Despite a shortage of housing and a rise in inflation, one economist says the housing industry is still strong.
There’s no reason to worry, says Jeff Tucker, senior economist at Zillow, a real estate marketplace. He predicts a cooling period will provide a much-needed rebalancing from the “unhealthy” market conditions seen over the past year.
This March, the national inventory was 52.2% below what it was in March 2019. Because of the shortage of homes for sale — brought on in large part by the pandemic — those who could afford to buy a home were snapping up whatever was available in record time.
Rather than sitting on the market for months, homes in the most in-demand markets have been selling within a few days, with sellers fielding multiple offers.
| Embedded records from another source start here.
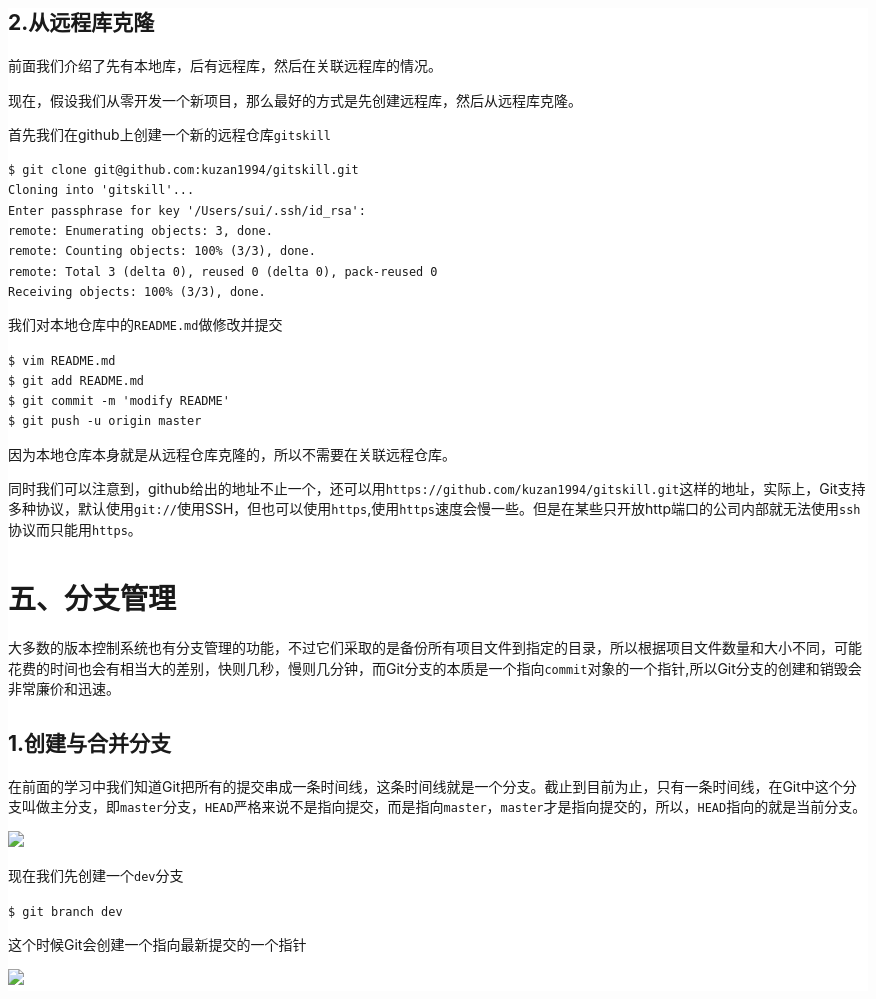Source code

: ## 2.从远程库克隆

前面我们介绍了先有本地库，后有远程库，然后在关联远程库的情况。

现在，假设我们从零开发一个新项目，那么最好的方式是先创建远程库，然后从远程库克隆。

首先我们在github上创建一个新的远程仓库`gitskill`

```shell
$ git clone git@github.com:kuzan1994/gitskill.git
Cloning into 'gitskill'...
Enter passphrase for key '/Users/sui/.ssh/id_rsa': 
remote: Enumerating objects: 3, done.
remote: Counting objects: 100% (3/3), done.
remote: Total 3 (delta 0), reused 0 (delta 0), pack-reused 0
Receiving objects: 100% (3/3), done.
```

我们对本地仓库中的`README.md`做修改并提交

```shell
$ vim README.md
$ git add README.md
$ git commit -m 'modify README'
$ git push -u origin master
```

因为本地仓库本身就是从远程仓库克隆的，所以不需要在关联远程仓库。

同时我们可以注意到，github给出的地址不止一个，还可以用`https://github.com/kuzan1994/gitskill.git`这样的地址，实际上，Git支持多种协议，默认使用`git://`使用SSH，但也可以使用`https`,使用`https`速度会慢一些。但是在某些只开放http端口的公司内部就无法使用`ssh`协议而只能用`https`。



# 五、分支管理

大多数的版本控制系统也有分支管理的功能，不过它们采取的是备份所有项目文件到指定的目录，所以根据项目文件数量和大小不同，可能花费的时间也会有相当大的差别，快则几秒，慢则几分钟，而Git分支的本质是一个指向`commit`对象的一个指针,所以Git分支的创建和销毁会非常廉价和迅速。

## 1.创建与合并分支

在前面的学习中我们知道Git把所有的提交串成一条时间线，这条时间线就是一个分支。截止到目前为止，只有一条时间线，在Git中这个分支叫做主分支，即`master`分支，`HEAD`严格来说不是指向提交，而是指向`master`，`master`才是指向提交的，所以，`HEAD`指向的就是当前分支。

![](https://github.com/kuzan1994/learngit/blob/master/images/1.png)

现在我们先创建一个`dev`分支

```shell
$ git branch dev
```

这个时候Git会创建一个指向最新提交的一个指针

![](https://github.com/kuzan1994/learngit/blob/master/images/2.png)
During the past 14 months, the continuing shortage of new homes for sale, coupled with increased demand, has caused home values to rise, with year-over-year growth reaching double digits.
The average home value in the U.S. is up almost 20.6 % compared to March of last year, according to a Zillow research report. Home values have increased 32% over the last two years.
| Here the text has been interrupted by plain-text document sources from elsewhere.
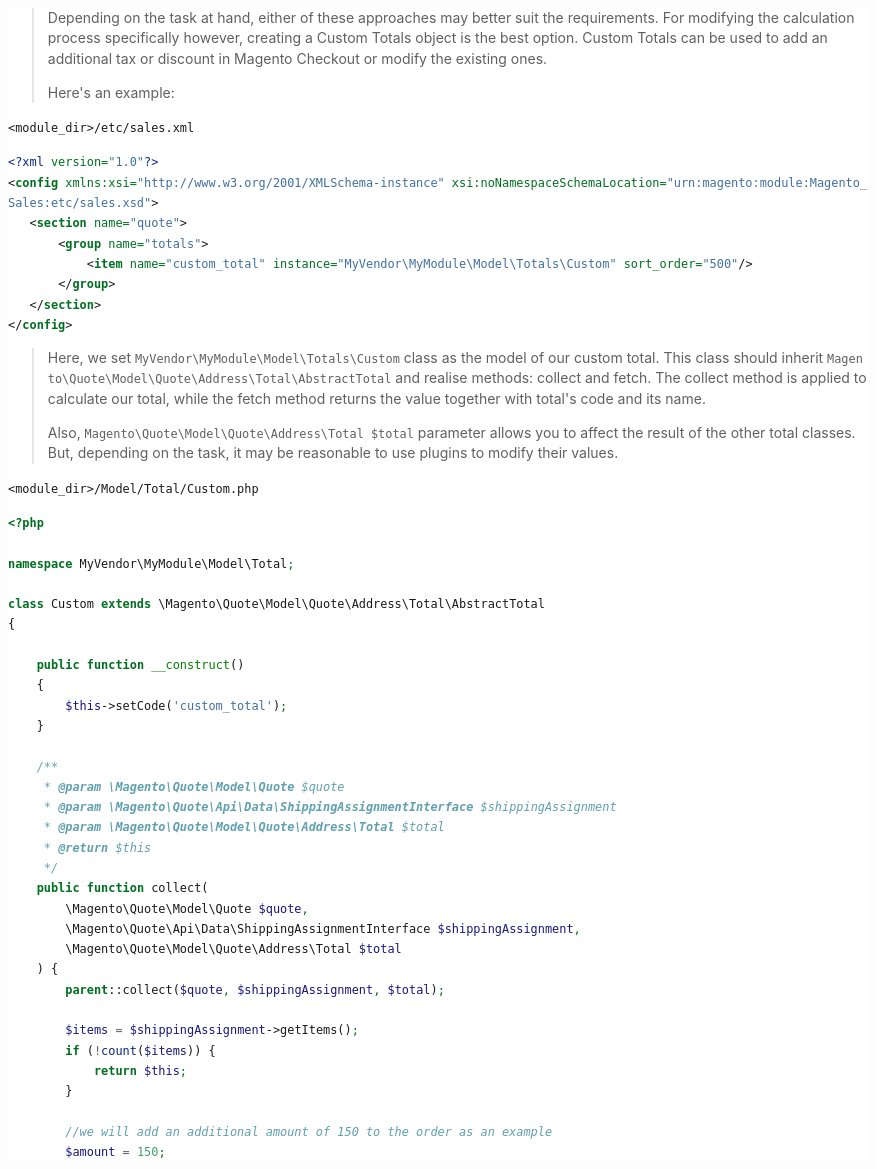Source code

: > Depending on the task at hand, either of these approaches may better suit the requirements. For modifying the calculation process specifically however, creating a Custom Totals object is the best option. Custom Totals can be used to add an additional tax or discount in Magento Checkout or modify the existing ones.
>
> Here's an example:

`<module_dir>/etc/sales.xml`
```xml
<?xml version="1.0"?>
<config xmlns:xsi="http://www.w3.org/2001/XMLSchema-instance" xsi:noNamespaceSchemaLocation="urn:magento:module:Magento_Sales:etc/sales.xsd">
   <section name="quote">
       <group name="totals">
           <item name="custom_total" instance="MyVendor\MyModule\Model\Totals\Custom" sort_order="500"/>
       </group>
   </section>
</config>
```

> Here, we set `MyVendor\MyModule\Model\Totals\Custom` class as the model of our custom total. This class should inherit `Magento\Quote\Model\Quote\Address\Total\AbstractTotal` and realise methods: collect and fetch.
> The collect method is applied to calculate our total, while the fetch method returns the value together with total's code and its name.
>
> Also, `Magento\Quote\Model\Quote\Address\Total $total` parameter allows you to affect the result of the other total classes. But, depending on the task, it may be reasonable to use plugins to modify their values.

`<module_dir>/Model/Total/Custom.php`

```php
<?php

namespace MyVendor\MyModule\Model\Total;

class Custom extends \Magento\Quote\Model\Quote\Address\Total\AbstractTotal
{

    public function __construct()
    {
        $this->setCode('custom_total');
    }

    /**
     * @param \Magento\Quote\Model\Quote $quote
     * @param \Magento\Quote\Api\Data\ShippingAssignmentInterface $shippingAssignment
     * @param \Magento\Quote\Model\Quote\Address\Total $total
     * @return $this
     */
    public function collect(
        \Magento\Quote\Model\Quote $quote,
        \Magento\Quote\Api\Data\ShippingAssignmentInterface $shippingAssignment,
        \Magento\Quote\Model\Quote\Address\Total $total
    ) {
        parent::collect($quote, $shippingAssignment, $total);

        $items = $shippingAssignment->getItems();
        if (!count($items)) {
            return $this;
        }

        //we will add an additional amount of 150 to the order as an example
        $amount = 150;
```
This dramatic jump in home values has put homeownership out of reach for some would-be buyers.
“First-time buyers, especially, are quickly losing ground — trying to scrape together a down payment large enough to compete with homeowners flush with equity, and with exploding rent prices eating larger holes in their paychecks each month,” Tucker acknowledged.
However, rising home values, combined with rising mortgage rates, appear to have reached the tipping point, causing home sales to slow down a bit.
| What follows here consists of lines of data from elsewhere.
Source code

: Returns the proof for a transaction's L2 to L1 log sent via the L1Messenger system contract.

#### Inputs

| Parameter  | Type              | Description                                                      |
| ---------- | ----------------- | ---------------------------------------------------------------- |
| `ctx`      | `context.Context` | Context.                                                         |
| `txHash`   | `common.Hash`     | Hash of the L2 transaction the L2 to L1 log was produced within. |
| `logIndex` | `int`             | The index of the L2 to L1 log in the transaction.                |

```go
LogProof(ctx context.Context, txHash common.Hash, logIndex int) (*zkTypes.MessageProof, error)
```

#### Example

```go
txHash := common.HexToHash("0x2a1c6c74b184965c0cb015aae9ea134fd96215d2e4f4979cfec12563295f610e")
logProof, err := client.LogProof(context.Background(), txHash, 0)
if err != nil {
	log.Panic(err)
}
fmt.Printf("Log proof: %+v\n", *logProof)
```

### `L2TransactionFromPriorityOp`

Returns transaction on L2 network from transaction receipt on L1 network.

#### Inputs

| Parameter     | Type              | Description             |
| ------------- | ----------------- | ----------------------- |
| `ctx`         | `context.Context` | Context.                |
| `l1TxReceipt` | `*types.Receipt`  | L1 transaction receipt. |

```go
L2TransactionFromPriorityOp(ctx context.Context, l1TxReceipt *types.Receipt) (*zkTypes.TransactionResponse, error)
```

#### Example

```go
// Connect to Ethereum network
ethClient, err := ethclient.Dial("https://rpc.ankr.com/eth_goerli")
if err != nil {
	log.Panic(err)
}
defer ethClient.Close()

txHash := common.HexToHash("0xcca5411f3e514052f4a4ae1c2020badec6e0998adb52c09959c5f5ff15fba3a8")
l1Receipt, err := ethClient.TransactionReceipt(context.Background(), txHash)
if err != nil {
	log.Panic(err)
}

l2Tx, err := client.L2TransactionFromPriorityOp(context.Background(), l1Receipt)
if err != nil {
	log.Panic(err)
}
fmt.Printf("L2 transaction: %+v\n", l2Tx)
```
In February, newly-pending home sales had declined by 15% year-over-year. In March, newly-pending home sales were down 19% from the year previous, according to the Zillow research team.
According to FreddieMac, rising mortgage rates are increasing monthly payments by nearly one-third compared to a year ago. Many first-time homebuyers are contributing to this trend.
In the months ahead, monetary policy and inflation will likely discourage consumers, lowering purchase demand and slowing home price increases.
Some experts, like Airbnb co-founder and CEO Brian Chesky, have expressed concern about another housing market crash similar to what happened in 2008.
Chesky tweeted: “This moment feels similar to late 2008 when we started.”
Tucker disagrees, citing several reasons he believes the housing market is still on solid footing and not headed for a crash.
For one, he said, homebuyers are enjoying more financial stability.
According to a report from the Federal Bank of New York, most new home buyers had a credit score over 760, with only 2% of new mortgages going to subprime borrowers, a sharp contrast to the 12% average seen between 2003-2007.
Another telling sign is the share of mortgage balances delinquent 90 days or more remained at a historic low of 0.5%, compared to the all-time high of 14% in 2007, as reported by the Federal Reserve Bank of San Francisco.
“Buyers are purchasing homes they can afford without resorting to risky, exotic financial products like they did before the last housing crash,” said Tucker.
Demand will also continue to remain high due to many millennials — the largest generation in history — entering the age in which it is a priority to purchase a home.
In addition, the national market is still about 1 million homes short of meeting demand, fueling competition for properties.
According to a survey of experts conducted by the Zillow research team, 37.9% of respondents expect housing inventory to return to pre-pandemic levels by the end of 2024. Another 36.8% believe it could happen even sooner — by the end of 2023.